Kalisz jest oburzony, że kancelaria zagłuszała pielęgniarki. - Byłem przed budynkiem KPRM w dniu, kiedy panie tam weszły. Od razu chciałem porozmawiać z ówczesnym szefem MSWiA Januszem Kaczmarkiem, ale nie mogłem się stamtąd dodzwonić, więc jestem świadkiem, że zagłuszanie było. Żeby wykonać jakikolwiek telefon musiałem przejść z 200 metrów dalej – stwierdził. Jak dodał, jest gotów zeznawać w tej sprawie pod przysięgą.
Wassermann: to pielęgniarki naruszyły prawo
- Z jednej strony mamy interes bezpieczeństwa państwa, a z drugiej interes prywatny. Prawo w różny sposób chroni różne dobra. Zderzenie dwóch interesów musiało wykazać, że ważniejszy jest państwa – ripostował Wassermann. Zaraz jednak zastrzegł, że „nie zna szczegółów, zeznań ani dokumentów”.
Zdaniem byłego koordynatora ds. służb specjalnych „zaskakujące jest to, że minister sprawiedliwości wyciągnął daleko idące wnioski mówiąc o przestępstwie, kiedy jeszcze nie zaczęło się postępowanie wyjaśniające”. - Nie trzeba śledztwa, aktu oskarżenia, mamy wyrok. Ta sprawa jest polityczna. A minister Ćwiąkalski powinien rozważyć to zdarzenie w kontekście naruszenia prawa przez pielęgniarki – przekonywał.
Kalisz: zagłuszanie to przekroczenie kompetencji
- Tą wypowiedź zostawię bez komentarzy, ale one tam weszły zaproszone – przypominał Kalisz. - BOR chroni budynek kancelarii, ale nie było podstaw, by robił to narażając zdrowie czterech pielęgniarek i uniemożliwiając im kontakt z koleżankami. Kompetencje zostały tu przekroczone.
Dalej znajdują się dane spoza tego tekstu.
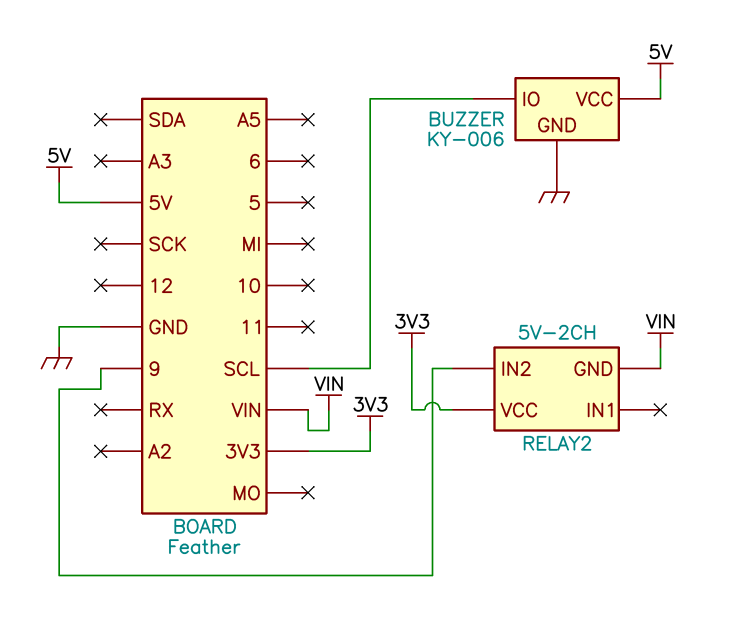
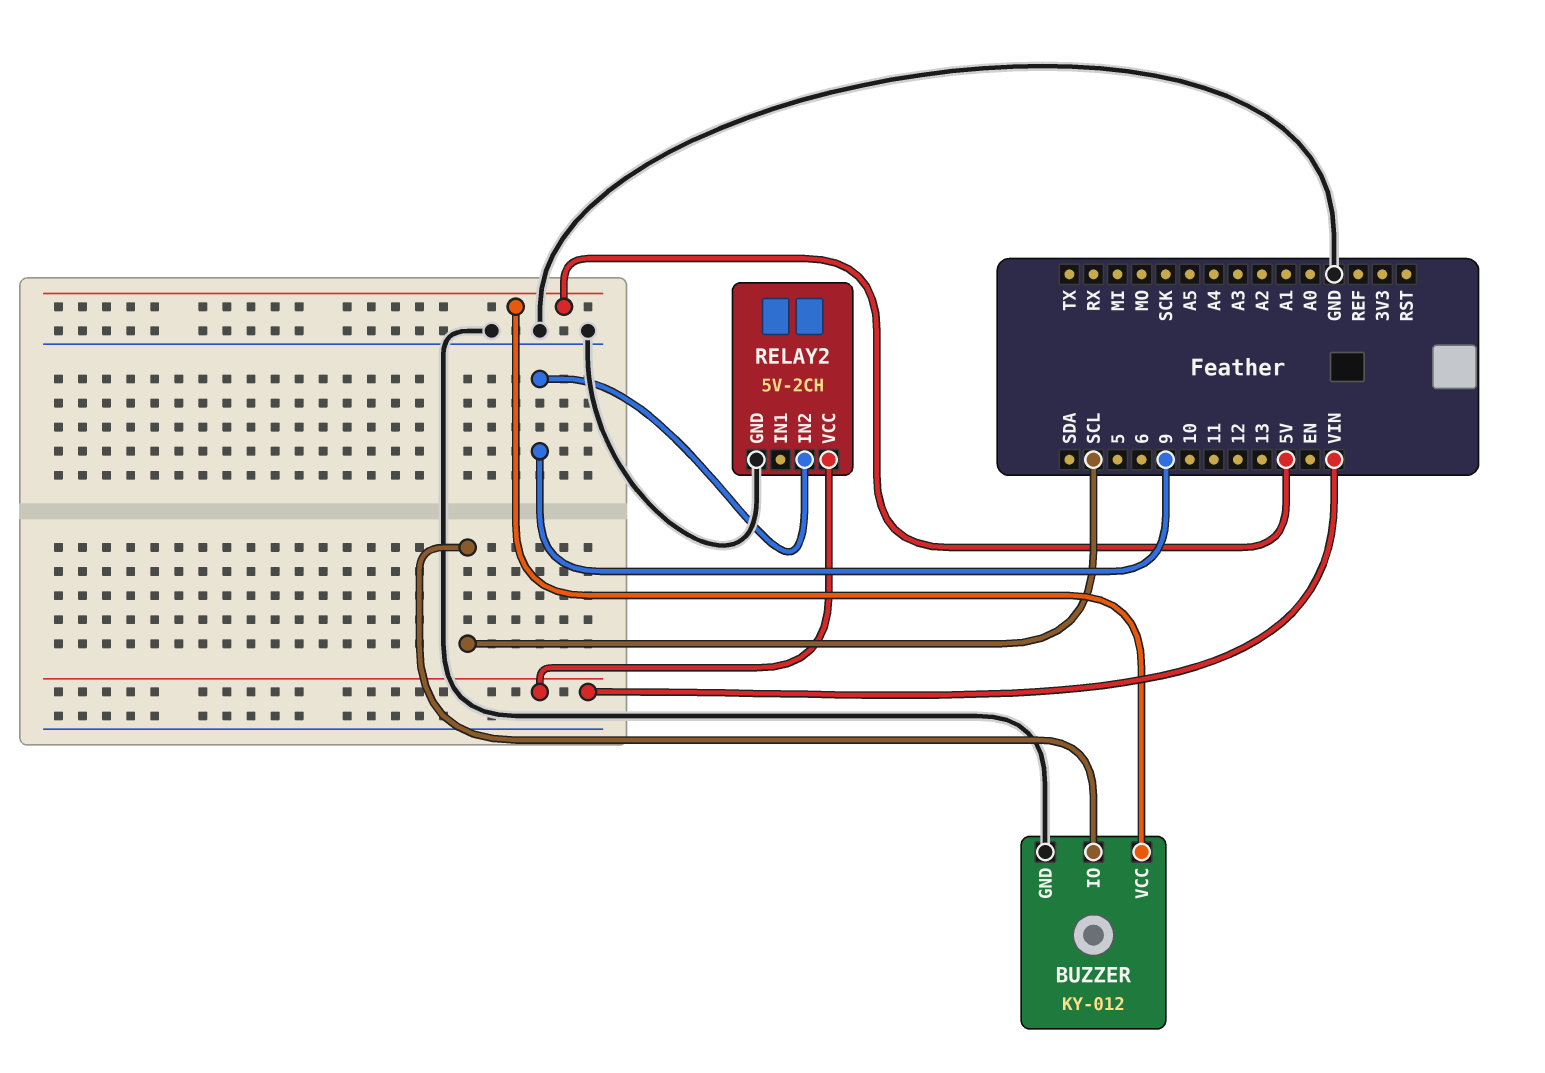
BUZZER: KY-006 -> KY-012
RELAY2 pin GND: VIN -> GND
RELAY2 pin VCC: 3V3 -> VIN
Według Wassermanna Kalisz „stworzył założenia i wyciągnął wnioski nie czekając na dowody”, podobnie jak Ćwiąkalski. - LiD zachowuje się jak lojalna opozycja i wcale mnie to nie dziwi. To sytuacja b wrażliwa, zostawmy to prokuraturze, ona rozstrzygnie. Nie wydawajmy wyroków na podstawie założeń politycznych – argumentował polityk PiS.